■ Exercise material ■
┄┄┄┄┄┄

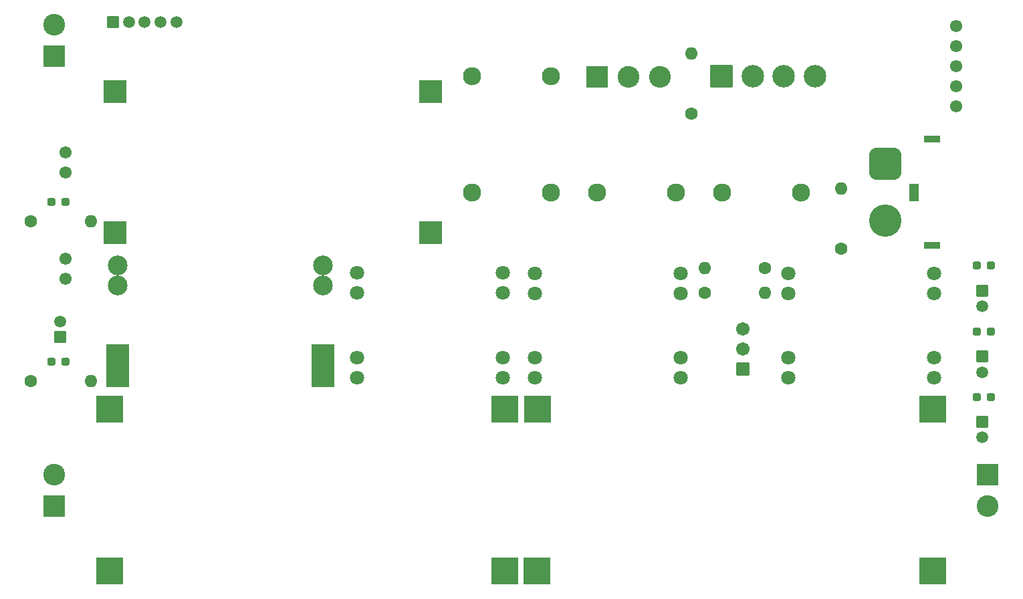
<source format=gbr>
%TF.GenerationSoftware,KiCad,Pcbnew,7.0.11-7.0.11~ubuntu22.04.1*%
%TF.CreationDate,2024-10-18T17:24:44+02:00*%
%TF.ProjectId,PowerBoard-Elec,506f7765-7242-46f6-9172-642d456c6563,rev?*%
%TF.SameCoordinates,Original*%
%TF.FileFunction,Soldermask,Top*%
%TF.FilePolarity,Negative*%
%FSLAX46Y46*%
G04 Gerber Fmt 4.6, Leading zero omitted, Abs format (unit mm)*
G04 Created by KiCad (PCBNEW 7.0.11-7.0.11~ubuntu22.04.1) date 2024-10-18 17:24:44*
%MOMM*%
%LPD*%
G01*
G04 APERTURE LIST*
G04 Aperture macros list*
%AMRoundRect*
0 Rectangle with rounded corners*
0 $1 Rounding radius*
0 $2 $3 $4 $5 $6 $7 $8 $9 X,Y pos of 4 corners*
0 Add a 4 corners polygon primitive as box body*
4,1,4,$2,$3,$4,$5,$6,$7,$8,$9,$2,$3,0*
0 Add four circle primitives for the rounded corners*
1,1,$1+$1,$2,$3*
1,1,$1+$1,$4,$5*
1,1,$1+$1,$6,$7*
1,1,$1+$1,$8,$9*
0 Add four rect primitives between the rounded corners*
20,1,$1+$1,$2,$3,$4,$5,0*
20,1,$1+$1,$4,$5,$6,$7,0*
20,1,$1+$1,$6,$7,$8,$9,0*
20,1,$1+$1,$8,$9,$2,$3,0*%
G04 Aperture macros list end*
%ADD10R,3.000000X3.000000*%
%ADD11C,2.300000*%
%ADD12C,1.800000*%
%ADD13RoundRect,0.102000X0.750000X-0.750000X0.750000X0.750000X-0.750000X0.750000X-0.750000X-0.750000X0*%
%ADD14C,1.704000*%
%ADD15R,3.450000X3.480000*%
%ADD16R,3.430000X3.450000*%
%ADD17R,3.440000X3.440000*%
%ADD18R,3.430000X3.410000*%
%ADD19C,1.600000*%
%ADD20O,1.600000X1.600000*%
%ADD21RoundRect,0.102000X0.654000X-0.654000X0.654000X0.654000X-0.654000X0.654000X-0.654000X-0.654000X0*%
%ADD22C,1.512000*%
%ADD23C,1.549400*%
%ADD24C,2.754000*%
%ADD25RoundRect,0.102000X-1.275000X1.275000X-1.275000X-1.275000X1.275000X-1.275000X1.275000X1.275000X0*%
%ADD26RoundRect,0.102000X1.275000X-1.275000X1.275000X1.275000X-1.275000X1.275000X-1.275000X-1.275000X0*%
%ADD27RoundRect,0.102000X-1.320000X-1.320000X1.320000X-1.320000X1.320000X1.320000X-1.320000X1.320000X0*%
%ADD28C,2.844000*%
%ADD29RoundRect,0.237500X-0.287500X-0.237500X0.287500X-0.237500X0.287500X0.237500X-0.287500X0.237500X0*%
%ADD30RoundRect,0.102000X-1.275000X-1.275000X1.275000X-1.275000X1.275000X1.275000X-1.275000X1.275000X0*%
%ADD31RoundRect,0.237500X0.287500X0.237500X-0.287500X0.237500X-0.287500X-0.237500X0.287500X-0.237500X0*%
%ADD32RoundRect,0.102000X-0.654000X0.654000X-0.654000X-0.654000X0.654000X-0.654000X0.654000X0.654000X0*%
%ADD33R,2.000000X0.900000*%
%ADD34RoundRect,1.025000X-1.025000X1.025000X-1.025000X-1.025000X1.025000X-1.025000X1.025000X1.025000X0*%
%ADD35C,4.100000*%
%ADD36R,1.300000X2.300000*%
%ADD37RoundRect,0.102000X0.654000X0.654000X-0.654000X0.654000X-0.654000X-0.654000X0.654000X-0.654000X0*%
%ADD38C,2.500000*%
G04 APERTURE END LIST*
D10*
%TO.C,U4*%
X93464854Y-50150000D03*
X93464949Y-32350000D03*
X53464949Y-50150000D03*
X53464949Y-32350000D03*
%TD*%
D11*
%TO.C,F7*%
X108680000Y-45070000D03*
X98680000Y-45070000D03*
%TD*%
D12*
%TO.C,U14*%
X102582000Y-57836465D03*
X102582000Y-55301465D03*
X102582000Y-68511465D03*
X102582000Y-65971465D03*
X84132000Y-57841465D03*
X84131000Y-55301465D03*
X84132000Y-65971465D03*
X84130000Y-68511465D03*
%TD*%
D13*
%TO.C,PS1*%
X132950000Y-67434999D03*
D14*
X132950000Y-64894999D03*
X132950000Y-62354999D03*
%TD*%
D15*
%TO.C,U3*%
X106935066Y-72549797D03*
D16*
X106915066Y-93044797D03*
D17*
X157010066Y-72539797D03*
D18*
X157005066Y-93034797D03*
%TD*%
D19*
%TO.C,R7*%
X126430000Y-35070000D03*
D20*
X126430000Y-27450000D03*
%TD*%
D11*
%TO.C,F8*%
X140340000Y-45070000D03*
X130340000Y-45070000D03*
%TD*%
D19*
%TO.C,R3*%
X145430000Y-52190000D03*
D20*
X145430000Y-44570000D03*
%TD*%
D21*
%TO.C,U16*%
X163262500Y-65865202D03*
D22*
X163262500Y-67865202D03*
%TD*%
D23*
%TO.C,U7*%
X159944268Y-24028000D03*
X159944268Y-26568000D03*
X159944268Y-29108000D03*
X159944268Y-31650000D03*
X159944268Y-34188000D03*
%TD*%
D19*
%TO.C,R5*%
X42789000Y-48770000D03*
D20*
X50409000Y-48770000D03*
%TD*%
D19*
%TO.C,R1*%
X135760000Y-54640000D03*
D20*
X128140000Y-54640000D03*
%TD*%
D19*
%TO.C,R2*%
X128140000Y-57800000D03*
D20*
X135760000Y-57800000D03*
%TD*%
D12*
%TO.C,U9*%
X106650000Y-66003805D03*
X106650000Y-68538805D03*
X106650000Y-55328805D03*
X106650000Y-57868805D03*
X125100000Y-65998805D03*
X125101000Y-68538805D03*
X125100000Y-57868805D03*
X125102000Y-55328805D03*
%TD*%
D11*
%TO.C,F2*%
X124480000Y-45070000D03*
X114480000Y-45070000D03*
%TD*%
D24*
%TO.C,U12*%
X163962500Y-84769898D03*
D25*
X163962500Y-80809898D03*
%TD*%
D26*
%TO.C,U13*%
X45788500Y-84769898D03*
D24*
X45788500Y-80809898D03*
%TD*%
D23*
%TO.C,J5*%
X47235799Y-56010000D03*
X47235799Y-53510000D03*
%TD*%
D15*
%TO.C,U10*%
X102824934Y-93030000D03*
D16*
X102844934Y-72535000D03*
D17*
X52749934Y-93040000D03*
D18*
X52754934Y-72545000D03*
%TD*%
D27*
%TO.C,J2*%
X130250000Y-30350000D03*
D28*
X134210000Y-30350000D03*
X138170000Y-30350000D03*
X142130000Y-30350000D03*
%TD*%
D29*
%TO.C,Switch2*%
X45410200Y-46280000D03*
X47160200Y-46280000D03*
%TD*%
D21*
%TO.C,U15*%
X163262500Y-57535202D03*
D22*
X163262500Y-59535202D03*
%TD*%
D21*
%TO.C,U17*%
X163262500Y-74110000D03*
D22*
X163262500Y-76110000D03*
%TD*%
D30*
%TO.C,U6*%
X114541500Y-30438500D03*
D24*
X118501500Y-30438500D03*
X122461500Y-30438500D03*
%TD*%
D29*
%TO.C,Switch5*%
X45410200Y-66500000D03*
X47160200Y-66500000D03*
%TD*%
D31*
%TO.C,Switch1*%
X164392500Y-54360000D03*
X162642500Y-54360000D03*
%TD*%
D22*
%TO.C,U18*%
X46540200Y-61410000D03*
D32*
X46540200Y-63410000D03*
%TD*%
D23*
%TO.C,J3*%
X47235799Y-42520155D03*
X47235799Y-40020155D03*
%TD*%
D33*
%TO.C,J1*%
X156970000Y-38320000D03*
X156970000Y-51820000D03*
D34*
X150970000Y-41470000D03*
D35*
X150970000Y-48670000D03*
D36*
X154620000Y-45070000D03*
%TD*%
D31*
%TO.C,Switch3*%
X164392500Y-62725202D03*
X162642500Y-62725202D03*
%TD*%
D37*
%TO.C,J4*%
X53230000Y-23501000D03*
D22*
X55230000Y-23501000D03*
X57230000Y-23501000D03*
X59230000Y-23501000D03*
X61230000Y-23501000D03*
%TD*%
D19*
%TO.C,R6*%
X42789000Y-68950000D03*
D20*
X50409000Y-68950000D03*
%TD*%
D10*
%TO.C,U11*%
X79820000Y-68320000D03*
X79820000Y-65780000D03*
D38*
X79820000Y-56860000D03*
X79820000Y-54320000D03*
D10*
X53820000Y-68320000D03*
X53820000Y-65780000D03*
D38*
X53820000Y-56860000D03*
X53820000Y-54320000D03*
%TD*%
D26*
%TO.C,U8*%
X45788500Y-27819500D03*
D24*
X45788500Y-23859500D03*
%TD*%
D11*
%TO.C,F1*%
X108680000Y-30360000D03*
X98680000Y-30360000D03*
%TD*%
D12*
%TO.C,U1*%
X138760000Y-66003805D03*
X138760000Y-68538805D03*
X138760000Y-55328805D03*
X138760000Y-57868805D03*
X157210000Y-65998805D03*
X157211000Y-68538805D03*
X157210000Y-57868805D03*
X157212000Y-55328805D03*
%TD*%
D31*
%TO.C,Switch7*%
X164392500Y-70995202D03*
X162642500Y-70995202D03*
%TD*%
M02*

</source>
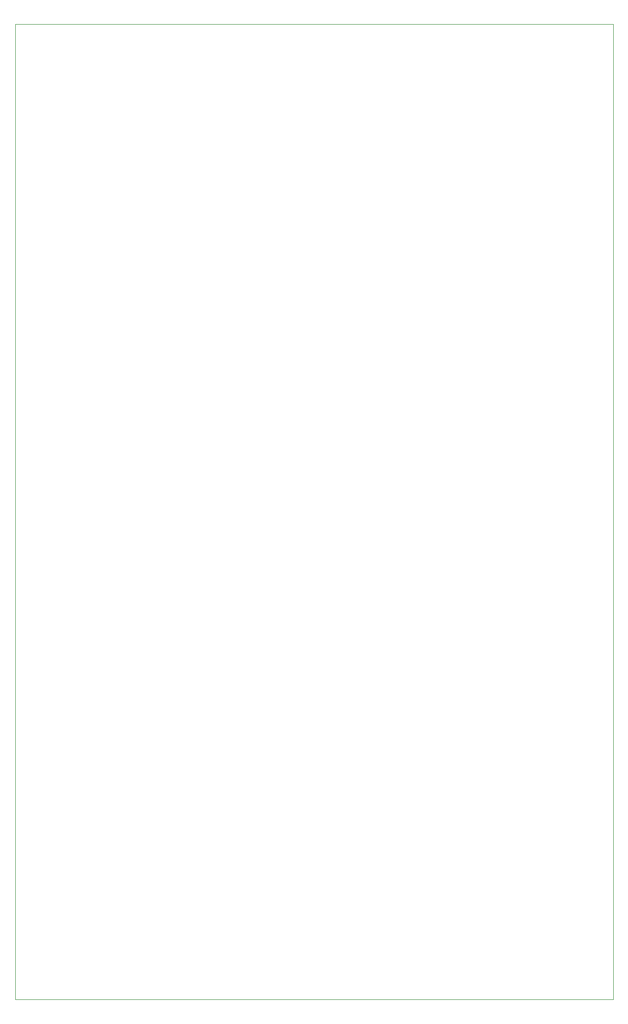
<source format=gbr>
%TF.GenerationSoftware,KiCad,Pcbnew,(5.1.9)-1*%
%TF.CreationDate,2021-03-27T15:00:32-04:00*%
%TF.ProjectId,Power,506f7765-722e-46b6-9963-61645f706362,rev?*%
%TF.SameCoordinates,Original*%
%TF.FileFunction,Profile,NP*%
%FSLAX46Y46*%
G04 Gerber Fmt 4.6, Leading zero omitted, Abs format (unit mm)*
G04 Created by KiCad (PCBNEW (5.1.9)-1) date 2021-03-27 15:00:32*
%MOMM*%
%LPD*%
G01*
G04 APERTURE LIST*
%TA.AperFunction,Profile*%
%ADD10C,0.050000*%
%TD*%
G04 APERTURE END LIST*
D10*
X66040000Y-181610000D02*
X66040000Y-13970000D01*
X168910000Y-181610000D02*
X66040000Y-181610000D01*
X168910000Y-13970000D02*
X168910000Y-181610000D01*
X66040000Y-13970000D02*
X168910000Y-13970000D01*
M02*

</source>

┄┄┄┄┄┄

■ Goal of the exercise ■
If a line in the records above contains the string "CreationDate", copy that line out.

■ Answer to this problem ■
%TF.CreationDate,2024-10-18T17:24:44+02:00*%
%TF.CreationDate,2021-03-27T15:00:32-04:00*%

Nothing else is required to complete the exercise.